CA7 decides Franks IAC claim on merits: there is PC and the GFE applies; the issuing magistrate was not intentionally or recklessly misled

Defendant raised a Franks IAC claim, and the Seventh Circuit deals with the merits of the claim to determine that there was no Fourth Amendment violation, therefore no IAC. The district court concluded there was no probable cause but the good faith exception applied. The Seventh Circuit holds there was probable cause on the totality, and the good faith exception applied. The officer in the affidavit didn’t detail the history of the CI, but it was reasonable under the circumstances, and it was clear that it wasn’t to hide information from the issuing magistrate. Edmond v. United States, 2018 U.S. App. LEXIS 21583 (7th Cir. Aug. 3, 2018):

When assessed in its entirety, the complaint was not so lacking in indicia of probable cause as to render a police officer’s reliance on the validity of the warrant objectively unreasonable. A litigant “establishes unreasonable reliance [on a warrant] if ‘courts have clearly held that a materially similar [complaint] previously failed to establish probable cause’ or the [complaint] is ‘plainly deficient'” on its face. Glover, 755 F.3d at 819 (quoting United States v. Woolsey, 535 F.3d 540, 548 (7th Cir. 2008)). We do not have here the kind of stale and conclusory complaint that we have held cannot support good-faith reliance. See, e.g., Owens v. United States, 387 F.3d 607, 608 (7th Cir. 2004) (declining to apply the good-faith exception where a “barebones affidavit” stated merely that “three months earlier an informant had bought ‘a quantity of crack’ … at a house believed to be [the petitioner’s] residence,” with no indication of the quantity of drugs or the reliability of the informant). Even though the district court invalidated the warrant due to temporal deficiencies in the complaint, those deficiencies were “not so egregious as to render [the officer’s] belief in the warrant’s validity unreasonable.” Mitten, 592 F.3d at 773. We therefore cannot accept Mr. Edmond’s first argument.

. . .

As part of the hearing on Mr. Edmond’s § 2255 motion, Officer Frano testified about his preparation of the complaint and explained why he had omitted the challenged information. Officer Frano readily admitted that, when preparing the complaint, he knew about the informant’s criminal history and pending drug charges. He explained, however, that the Chicago Police Department did not require officers to include this information at the time and that he had no reason to question the informant’s credibility. See United States v. Taylor, 471 F.3d 832, 840 (7th Cir. 2006) (“[A]n informant’s criminality does not in itself establish unreliability.”). Notably, the informant never had given him false information, and the informant’s prior convictions and pending charges did not relate to crimes of untruthfulness.

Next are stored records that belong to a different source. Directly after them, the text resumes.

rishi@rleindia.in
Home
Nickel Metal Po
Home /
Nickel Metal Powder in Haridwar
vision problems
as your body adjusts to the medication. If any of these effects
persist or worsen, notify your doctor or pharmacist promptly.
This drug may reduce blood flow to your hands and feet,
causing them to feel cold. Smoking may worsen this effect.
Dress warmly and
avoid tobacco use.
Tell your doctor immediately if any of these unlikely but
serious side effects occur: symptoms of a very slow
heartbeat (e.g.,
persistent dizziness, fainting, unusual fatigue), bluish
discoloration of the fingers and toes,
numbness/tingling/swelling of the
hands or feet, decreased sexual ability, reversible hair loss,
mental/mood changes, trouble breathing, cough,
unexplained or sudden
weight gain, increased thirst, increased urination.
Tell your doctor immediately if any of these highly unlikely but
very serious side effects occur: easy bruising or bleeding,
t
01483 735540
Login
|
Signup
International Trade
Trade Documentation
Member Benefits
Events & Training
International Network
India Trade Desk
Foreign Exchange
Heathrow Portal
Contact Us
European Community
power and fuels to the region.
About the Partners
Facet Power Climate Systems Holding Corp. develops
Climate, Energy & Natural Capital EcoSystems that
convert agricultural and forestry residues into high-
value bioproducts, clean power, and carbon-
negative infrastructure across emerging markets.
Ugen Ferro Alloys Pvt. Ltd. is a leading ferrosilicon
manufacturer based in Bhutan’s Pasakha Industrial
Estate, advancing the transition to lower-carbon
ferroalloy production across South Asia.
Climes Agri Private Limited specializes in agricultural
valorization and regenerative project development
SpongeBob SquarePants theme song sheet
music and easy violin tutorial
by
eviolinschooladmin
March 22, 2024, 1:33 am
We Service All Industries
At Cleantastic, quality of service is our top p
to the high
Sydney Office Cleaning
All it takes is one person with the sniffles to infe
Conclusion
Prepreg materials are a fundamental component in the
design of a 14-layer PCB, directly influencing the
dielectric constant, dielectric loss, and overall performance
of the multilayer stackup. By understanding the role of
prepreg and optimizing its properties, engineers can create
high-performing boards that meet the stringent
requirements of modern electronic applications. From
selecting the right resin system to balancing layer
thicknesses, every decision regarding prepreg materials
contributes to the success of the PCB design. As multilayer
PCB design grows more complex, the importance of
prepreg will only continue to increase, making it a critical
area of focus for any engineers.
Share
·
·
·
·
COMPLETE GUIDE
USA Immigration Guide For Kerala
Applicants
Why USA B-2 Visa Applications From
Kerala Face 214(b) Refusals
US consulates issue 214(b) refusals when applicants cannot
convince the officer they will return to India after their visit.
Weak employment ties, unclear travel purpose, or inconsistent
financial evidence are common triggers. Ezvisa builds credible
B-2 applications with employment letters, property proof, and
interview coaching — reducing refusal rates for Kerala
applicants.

Officer Frano also testified that, at the time of the probable cause hearing, he was unaware of the informant’s recent bail revocation and outstanding arrest warrant. Although Mr. Edmond presented a criminal history report that indicated that an arrest warrant had been issued for the informant days before the probable cause hearing, the court believed Officer Frano’s testimony that he was unaware of the outstanding warrant at that time. The court also took account of the fact that Officer Frano did not “get [the informant] off the hook” after obtaining the warrant; indeed, the informant was sentenced to one year in prison for the felony drug charges. The court credited these explanations and found that Officer Frano did not act in reckless disregard of the truth.

The district court did not clearly err in crediting Officer Frano’s testimony that “he was not trying to hide anything from the judge” or “mislead the judge regarding the informant’s credibility.” We have considered the totality of the circumstances, including the informant’s proven reliability, the standard practices of the police department at the time, and the officer’s plausible testimony. Based on this record, it was entirely reasonable for the court to conclude that Officer Frano did not doubt the truth of the allegations in the complaint. Accordingly, we reject Mr. Edmond’s claim that Officer Frano acted in reckless disregard of the truth.